The Mozilla Metrics team has been collecting download statistics for Firefox in our data warehouse for over two years now, and we have fairly accurate statistics for any release issued after mid 2008. There are some informal snapshot numbers we can add derrived from other sources which can be added to the Metrics numbers to give approximate all-time cumulative numbers.

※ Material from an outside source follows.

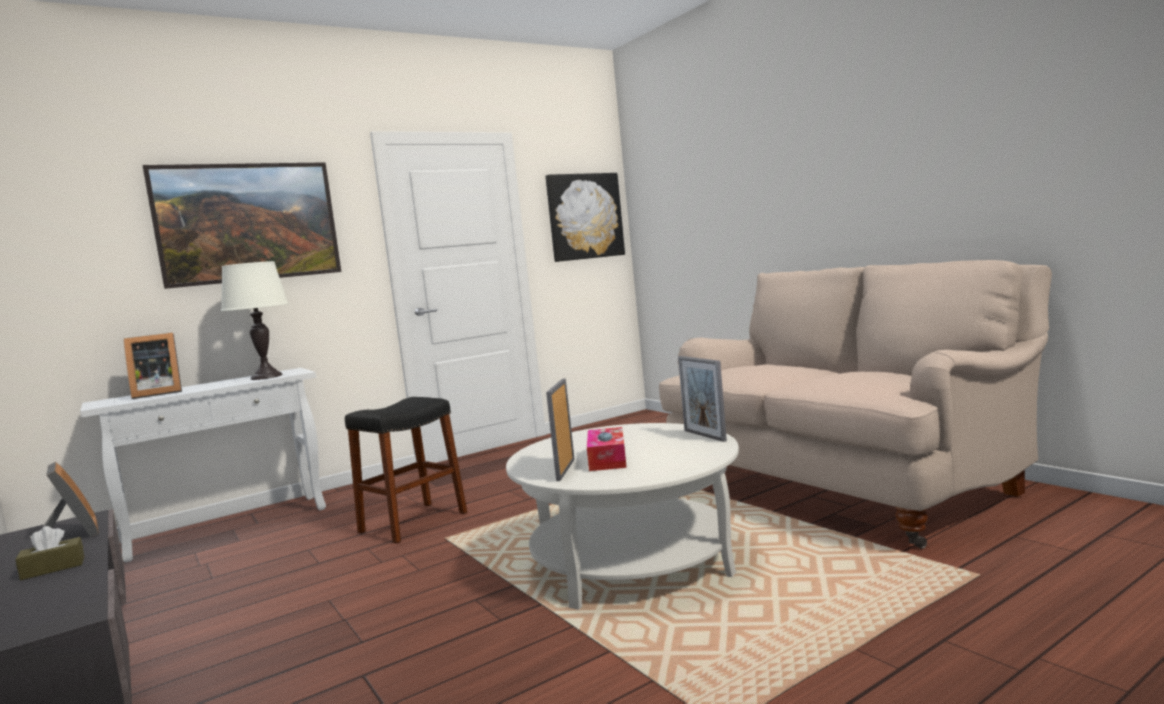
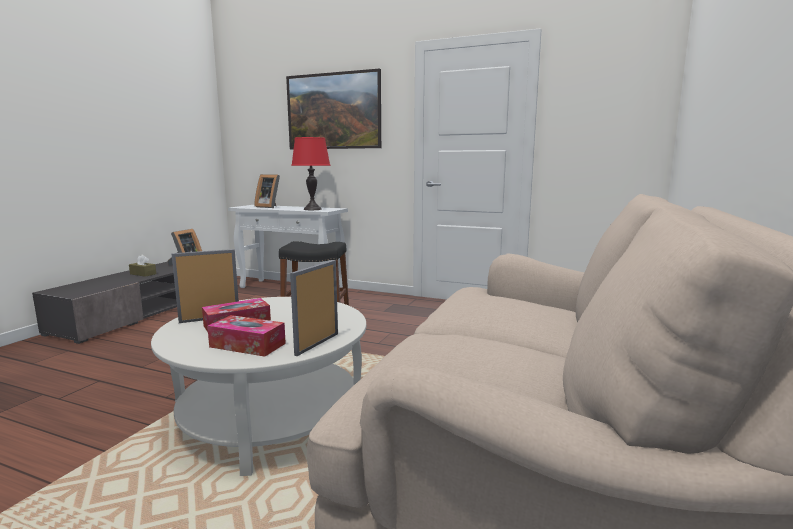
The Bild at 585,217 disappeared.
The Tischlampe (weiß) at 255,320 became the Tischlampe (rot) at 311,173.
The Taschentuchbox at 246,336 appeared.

When bouncer traffic was split between two datacenters in April, 2010, the database logging was permanently disabled, and Metrics is working with SQLstream to provide a reasonable replacement for those stats.

Requirements

  1. Monitor and record statistics for bouncer traffic from multiple datacenters
  2. Provide a high capacity back-end that can continue to collect stats even during high traffic periods such as release days
  3. Provide filters to allow interested parties to request particular facets of statistics such as downloads for a particular version or from a particular geographic location.
  4. Provide a reasonably close to real-time storage and retrieval mechanism
  5. Collect geographic data down to the city level
  6. Categorize downloads by the following hierarchies
    1. Date (UTC)
      1. Year
      2. Month
      3. Day
      4. Hour
      5. Minute
    2. Product
      1. Product Name
      2. Product Major Version
      3. Product Full Version
      4. Upgrade From Version ( determined by version string after -partial suffix )
      5. Rebuild tag ( suffix string after primary version string )
      6. Target OS ( from &os= parameter )
    3. Request Info
      1. Download Type
        1. manual | partial | complete ( determined by -partial vs -complete vs any other )
      2. Request Type
        1. download | check | other ( determined by GET vs HEAD vs any other )
      3. Request Result
        1. success | failure ( determined via 302 vs 404 or any other )
    4. Locale ( localization of product )
    5. Location
      1. Continent
      2. Country
      3. Region
      4. City
      5. Latitude
      6. Longitude
    6. User Agent Info ( Possible to be deferred for later version )
      1. UA OS
        1. Platform
        2. OS Name
        3. OS Version
      2. UA Browser
        1. Classification
          1. Desktop | Mobile | Spider | Bot | Other | Unknown
        2. Category
          1. Gecko | MSIE | WebKit | Opera | Other | Unknown
        3. Name
        4. Version
        5. Engine A
        6. Engine B

Current implementation specs

  1. Collect data using SQLstream polling of bouncer access log files
  2. Store statistics in one of our HBase clusters
    1. Use Java remote HBase client
      1. Pro: Higher performance, more flexible API (batch increment)
      2. Con: Possibly need several jars added to classpath
    2. Could use Thrift interface as alternative
      1. Pro: lightweight client interface
      2. Con: Somewhat limited API (i.e. one call per counter increment instead of batching)

Single dimension counters

The rowkey is per minute, but SQLstream can increment these counters at any frequency (i.e. per second). Each of the columns has a very long column specifier that contains the entire dimension hierarchy (e.g. "counter:product:manual:firefox:3.6:3.6.1:win::"). Note that having hundreds or thousands of columns in a rowkey is not a limitation for HBase. Each of these columns is a long integer counter that can be updated via the high performance incrementColumn method of the HBase API.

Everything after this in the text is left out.